* _TASK DETAILS_
The lines to copy are those with "vous" in them. Pull each one from the entries below.

* _DATA SHOWN_
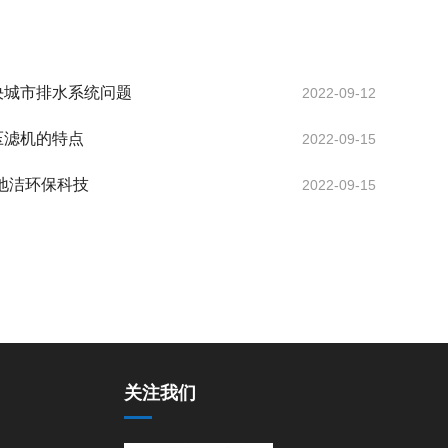
决城市排水系统问题
2022-09-12
压滤机的特点
2022-09-15
地洁环保科技
2022-09-15
关注我们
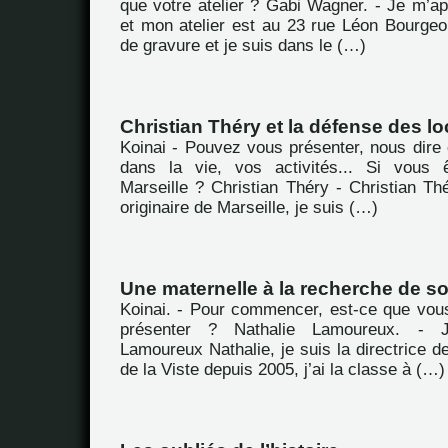
que votre atelier ? Gabi Wagner. - Je m’a
et mon atelier est au 23 rue Léon Bourgeoi
de gravure et je suis dans le (…)
Christian Théry et la défense des lo
Koinai - Pouvez vous présenter, nous dire 
dans la vie, vos activités... Si vous ê
Marseille ? Christian Théry - Christian Th
originaire de Marseille, je suis (…)
Une maternelle à la recherche de so
Koinai. - Pour commencer, est-ce que vou
présenter ? Nathalie Lamoureux. -
Lamoureux Nathalie, je suis la directrice de
de la Viste depuis 2005, j’ai la classe à (…)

* _ANSWER SPACE_
Koinai - Pouvez vous présenter, nous dire 
dans la vie, vos activités... Si vous ê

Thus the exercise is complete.